DowDuPont plans additional cost cutting once it is formed. Executives estimate the combined firm will achieve $3 billion in savings as well as $1 billion in growth synergies.
About 10% of the cost cutting will come from R&D, mostly in agriculture, where executives see redundancies in work on seed traits. When an analyst pointed out during the conference call that the cuts appeared low relative to the combined firm’s expected $3.6 billion in annual R&D spending, Breen remarked, “You don’t want to affect the future growth of these businesses.”
Of the three companies that will spin out of DowDuPont, the largest will be the materials science firm, which will have an estimated $51 billion in sales. It will combine Dow’s plastics business, a leader in polyethylene and elastomers, with DuPont’s materials unit, which makes engineering polymers and ethylene copolymers.
Executives boast that the two companies have complementary offerings in packaging, especially in multilayered structures, where, for example, DuPont’s Surlyn resin might be used with Dow’s linear low-density polyethylene. The companies also say their businesses pair well in automotive applications, with Dow specializing in materials for car interiors and DuPont proficient in plastics for under-the-hood applications.
The combined agriculture firm will have $19 billion in sales, evenly balanced between seeds and crop protection chemicals. It will be the sales leader in the sector, ahead of rivals Monsanto and Syngenta.

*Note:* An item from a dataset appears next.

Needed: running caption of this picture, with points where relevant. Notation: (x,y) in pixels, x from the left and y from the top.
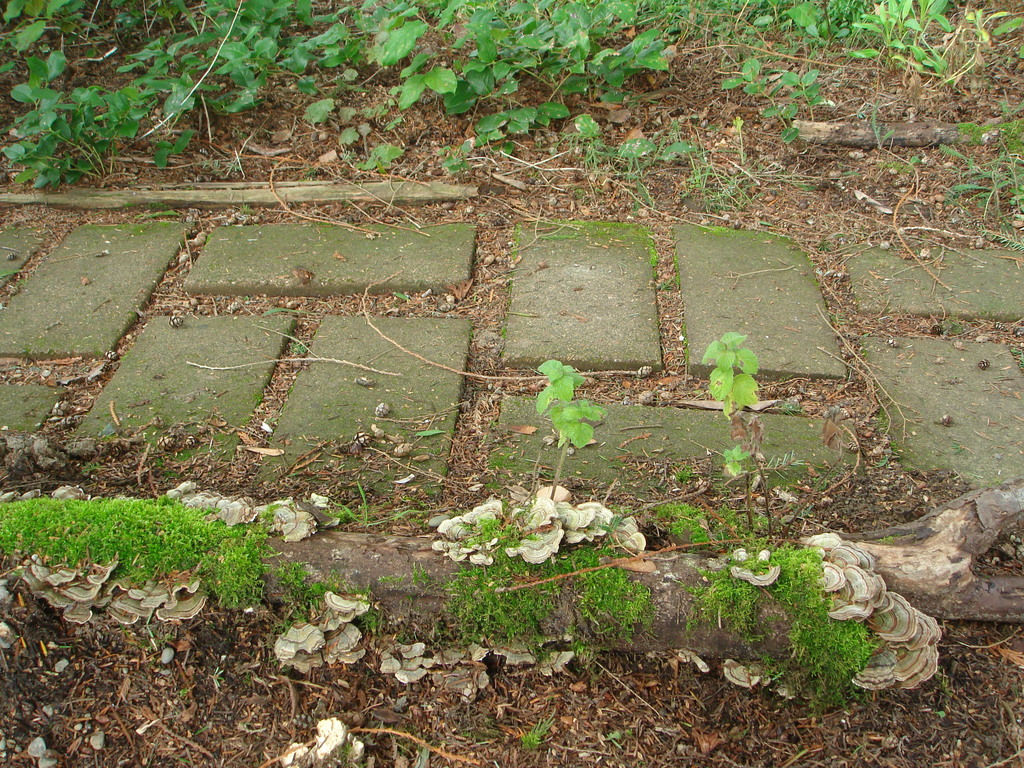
In this picture I can see a walkway (750,324), there are plants (984,193), dried leaves (948,756) and there are fungi (308,648).
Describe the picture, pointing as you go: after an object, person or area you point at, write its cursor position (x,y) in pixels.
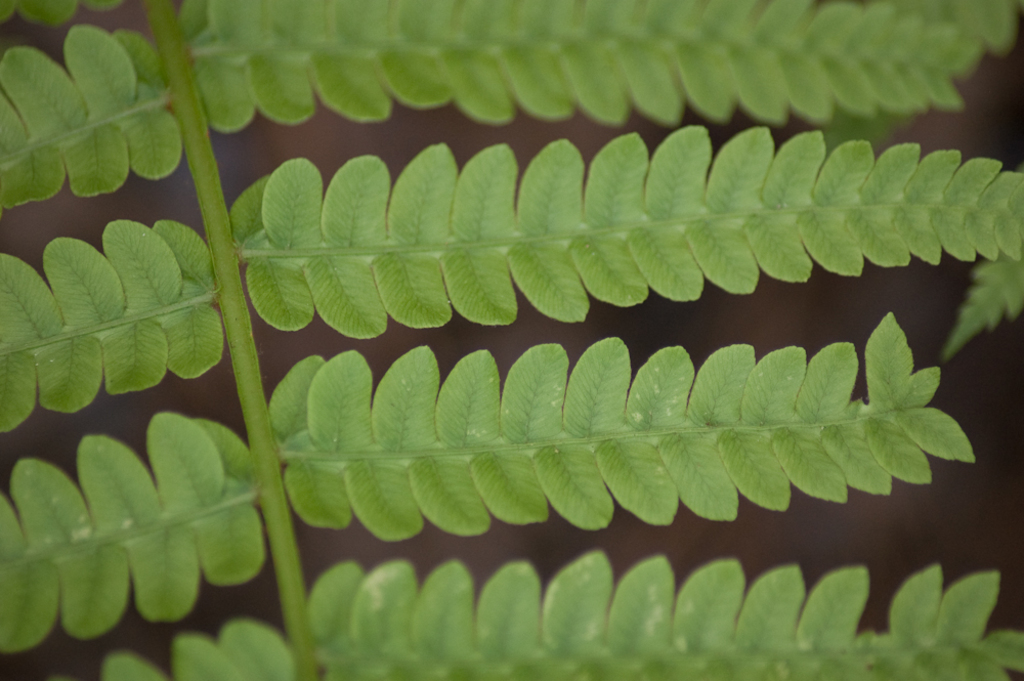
In this image, I can see a stem (203,120) with the leaves (196,301). These leaves (239,564) are green in color. The background (832,318) looks blurry.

However, other deals may be in the offing. Monsanto, for instance, made an unsuccessful bid for Syngenta earlier this year. The DowDuPont announcement may put pressure on other companies to combine.

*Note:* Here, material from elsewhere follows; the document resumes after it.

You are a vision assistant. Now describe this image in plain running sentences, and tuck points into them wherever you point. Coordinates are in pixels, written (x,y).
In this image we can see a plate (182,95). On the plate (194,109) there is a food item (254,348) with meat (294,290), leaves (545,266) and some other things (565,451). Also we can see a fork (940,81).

The specialty products firm, with about $13 billion in projected sales, will combine Dow and DuPont businesses in electronic materials. It will also get the Dow Corning silicone’s business.
DuPont’s safety and protection unit, which makes well-known brands such as Tyvek and Kevlar, is earmarked for this company as well. Other parts of the specialty products firm will also come from DuPont, including health and nutrition—largely the old Danisco—and industrial biosciences.
Until the three firms are spun off, Liveris will have oversight over the businesses designated for the materials unit, while Breen will be responsible for agriculture and specialty products.
Although the two companies share some markets, Dow and DuPont executives say they don’t expect regulators will force them to make many divestitures before approving the merger. “We do go into the same markets in different spots, but we don’t go head-to-head with each other today,” Dow Chief Operating Officer James R. Fitterling tells C&EN.
In a note to clients, Credit Suisse stock analyst John P. McNulty said he doesn’t see much overlap between the two firms, except perhaps in agriculture. “We believe the likely place we will see some divestitures is in herbicides,” he wrote.
The combined firm will have dual headquarters in Midland, Mich., and Wilmington, Del., where Dow and DuPont, respectively, are now based. The companies have yet to make a determination about the headquarters of the three new firms or the fate of facilities such as Dow’s Philadelphia-area R&D center or both companies’ facilities near Detroit.
Investors were excited over rumors earlier this week that the two firms would combine, sending the stock prices of each soaring by 10%. Wall Street has since cooled somewhat, and DuPont and Dow shares declined in early trading on Dec. 11, when the deal was formally announced, by 5% and 2%, respectively.
Nelson Peltz, an activist investor who has been prodding DuPont to break up, and Daniel S. Loeb, who has been doing the same for Dow, have yet to weigh in on the merger. However, a year ago, Loeb agreed not to publically criticize Dow, an agreement that will expire in the coming days.
Recent weeks have seen deal mania in chemistry. Just last month, Pfizer and Allergan agreed to merge into a company worth $160 billion. Like the Dow-DuPont deal, that one involves a possible corporate split later on to form separate companies, one focused on innovative products and the other on generic drugs.